RSVP to Jiayi Zhou ([email protected]) no later than September 3.

 

 

Abstract:

There is increasing engagement with the relationship between climate change and security in international relations thought and practice. Yet the nature of this engagement differs significantly, illustrating radically different conceptions of the nature of the threat posed, to whom and (most importantly) what constitutes appropriate policy responses. These different climate security discourses encourage practices as varied as national adaptation strategies and globally-oriented mitigation action. Given these differences, it becomes important to consider whether we can identify progressive discourses of climate security: approaches underpinned by defensible ethical assumptions and encouraging effective practical responses to climate change.

 

While discourses of national, international and human security dominate existing engagement with the climate-security relationship, here I make a case for an ecological security discourse. Such a discourse orients towards ecosystem resilience and the rights and needs of the most vulnerable across space (populations of developing worlds), time (future generations) and species (other living beings). It is both morally more defensible than other climate security discourses and practically most likely to encourage practices oriented towards redressing the problem of climate change itself. This paper notes the limits of existing accounts of climate security before outlining the contours of an ‘ecological security discourse’ regarding climate change.

● **PROVIDED INFORMATION**

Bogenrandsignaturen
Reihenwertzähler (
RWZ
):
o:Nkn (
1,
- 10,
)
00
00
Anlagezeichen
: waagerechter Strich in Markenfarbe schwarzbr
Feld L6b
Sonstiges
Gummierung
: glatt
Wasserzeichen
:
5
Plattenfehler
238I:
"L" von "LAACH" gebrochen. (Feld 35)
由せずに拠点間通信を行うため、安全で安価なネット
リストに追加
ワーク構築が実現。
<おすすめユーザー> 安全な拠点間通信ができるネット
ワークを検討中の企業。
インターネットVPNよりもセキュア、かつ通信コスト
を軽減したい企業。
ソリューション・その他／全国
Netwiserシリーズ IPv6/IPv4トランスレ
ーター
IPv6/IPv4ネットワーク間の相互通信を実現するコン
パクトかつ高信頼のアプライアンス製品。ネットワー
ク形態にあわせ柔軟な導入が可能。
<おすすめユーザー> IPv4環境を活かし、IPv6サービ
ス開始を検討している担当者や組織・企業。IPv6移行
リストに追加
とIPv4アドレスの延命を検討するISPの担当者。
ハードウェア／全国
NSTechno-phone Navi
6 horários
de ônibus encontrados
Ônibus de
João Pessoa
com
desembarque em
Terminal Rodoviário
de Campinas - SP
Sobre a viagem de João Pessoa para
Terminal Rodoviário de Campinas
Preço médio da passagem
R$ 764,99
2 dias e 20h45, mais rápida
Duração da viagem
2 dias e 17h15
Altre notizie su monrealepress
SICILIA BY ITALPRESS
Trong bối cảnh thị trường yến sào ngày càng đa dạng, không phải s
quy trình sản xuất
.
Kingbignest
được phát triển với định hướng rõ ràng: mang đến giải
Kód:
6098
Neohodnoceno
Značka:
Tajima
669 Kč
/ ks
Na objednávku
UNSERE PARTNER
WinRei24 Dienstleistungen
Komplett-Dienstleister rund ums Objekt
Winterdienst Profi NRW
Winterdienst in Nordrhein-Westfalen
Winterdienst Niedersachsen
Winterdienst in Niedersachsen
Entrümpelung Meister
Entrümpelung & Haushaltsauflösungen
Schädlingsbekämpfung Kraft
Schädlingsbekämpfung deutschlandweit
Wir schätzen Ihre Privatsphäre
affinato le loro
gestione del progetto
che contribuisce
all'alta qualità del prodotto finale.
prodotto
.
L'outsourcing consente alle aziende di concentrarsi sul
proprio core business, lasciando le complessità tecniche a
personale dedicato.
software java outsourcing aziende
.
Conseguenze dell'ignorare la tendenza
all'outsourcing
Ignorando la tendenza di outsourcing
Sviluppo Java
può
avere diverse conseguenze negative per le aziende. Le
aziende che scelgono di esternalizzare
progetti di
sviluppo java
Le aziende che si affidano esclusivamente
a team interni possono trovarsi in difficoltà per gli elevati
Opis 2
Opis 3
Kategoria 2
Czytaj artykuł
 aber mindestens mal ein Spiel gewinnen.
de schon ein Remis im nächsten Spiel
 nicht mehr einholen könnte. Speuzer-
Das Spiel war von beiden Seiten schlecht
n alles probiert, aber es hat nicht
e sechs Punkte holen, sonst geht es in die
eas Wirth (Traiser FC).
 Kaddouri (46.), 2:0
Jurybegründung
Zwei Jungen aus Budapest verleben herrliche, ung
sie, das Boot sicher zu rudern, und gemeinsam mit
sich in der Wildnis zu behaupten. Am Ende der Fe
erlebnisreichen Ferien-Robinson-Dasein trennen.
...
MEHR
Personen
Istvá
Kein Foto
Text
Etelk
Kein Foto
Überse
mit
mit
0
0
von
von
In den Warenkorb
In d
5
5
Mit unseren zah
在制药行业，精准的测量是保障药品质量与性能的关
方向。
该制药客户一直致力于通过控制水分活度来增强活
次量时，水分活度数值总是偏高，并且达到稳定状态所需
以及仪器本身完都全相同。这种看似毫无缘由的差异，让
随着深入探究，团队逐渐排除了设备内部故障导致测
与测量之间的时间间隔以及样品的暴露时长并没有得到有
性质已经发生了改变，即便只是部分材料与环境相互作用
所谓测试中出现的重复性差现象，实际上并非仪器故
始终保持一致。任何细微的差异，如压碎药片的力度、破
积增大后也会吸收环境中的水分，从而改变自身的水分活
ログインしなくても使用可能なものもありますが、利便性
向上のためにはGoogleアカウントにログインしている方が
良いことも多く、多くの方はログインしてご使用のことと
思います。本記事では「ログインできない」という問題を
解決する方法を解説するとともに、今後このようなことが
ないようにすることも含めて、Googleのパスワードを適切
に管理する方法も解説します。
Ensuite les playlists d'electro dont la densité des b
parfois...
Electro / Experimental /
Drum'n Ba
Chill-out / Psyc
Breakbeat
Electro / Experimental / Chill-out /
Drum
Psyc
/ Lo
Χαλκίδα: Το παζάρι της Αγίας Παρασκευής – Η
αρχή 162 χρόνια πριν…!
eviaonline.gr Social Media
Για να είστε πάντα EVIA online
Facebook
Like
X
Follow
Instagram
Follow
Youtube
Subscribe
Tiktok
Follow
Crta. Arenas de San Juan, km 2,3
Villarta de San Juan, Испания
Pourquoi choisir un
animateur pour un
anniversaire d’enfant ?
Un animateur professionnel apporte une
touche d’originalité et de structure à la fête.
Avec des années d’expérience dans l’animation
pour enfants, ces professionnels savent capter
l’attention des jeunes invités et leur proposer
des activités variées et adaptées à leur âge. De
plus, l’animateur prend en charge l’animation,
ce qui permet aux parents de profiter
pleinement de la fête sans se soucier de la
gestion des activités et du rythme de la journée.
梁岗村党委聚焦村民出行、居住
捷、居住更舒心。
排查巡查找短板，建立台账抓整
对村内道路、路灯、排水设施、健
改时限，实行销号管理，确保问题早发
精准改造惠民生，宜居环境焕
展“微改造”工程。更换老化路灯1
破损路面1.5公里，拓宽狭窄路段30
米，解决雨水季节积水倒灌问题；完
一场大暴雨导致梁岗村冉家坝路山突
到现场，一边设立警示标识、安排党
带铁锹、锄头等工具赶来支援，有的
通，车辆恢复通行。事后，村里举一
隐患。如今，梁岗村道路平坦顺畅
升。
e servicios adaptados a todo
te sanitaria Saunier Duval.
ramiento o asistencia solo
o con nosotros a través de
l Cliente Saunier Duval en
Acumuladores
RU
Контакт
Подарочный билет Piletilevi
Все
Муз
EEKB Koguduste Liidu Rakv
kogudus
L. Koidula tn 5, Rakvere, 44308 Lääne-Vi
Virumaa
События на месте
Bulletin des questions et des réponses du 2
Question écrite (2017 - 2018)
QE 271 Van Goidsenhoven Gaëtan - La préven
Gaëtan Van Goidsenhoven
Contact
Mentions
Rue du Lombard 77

● **TASK GOAL**
Write out everything in the climate security abstract from "While discourses of" down to "regarding climate change.".

● **ANSWER TO THIS PROBLEM**
While discourses of national, international and human security dominate existing engagement with the climate-security relationship, here I make a case for an ecological security discourse. Such a discourse orients towards ecosystem resilience and the rights and needs of the most vulnerable across space (populations of developing worlds), time (future generations) and species (other living beings). It is both morally more defensible than other climate security discourses and practically most likely to encourage practices oriented towards redressing the problem of climate change itself. This paper notes the limits of existing accounts of climate security before outlining the contours of an ‘ecological security discourse’ regarding climate change.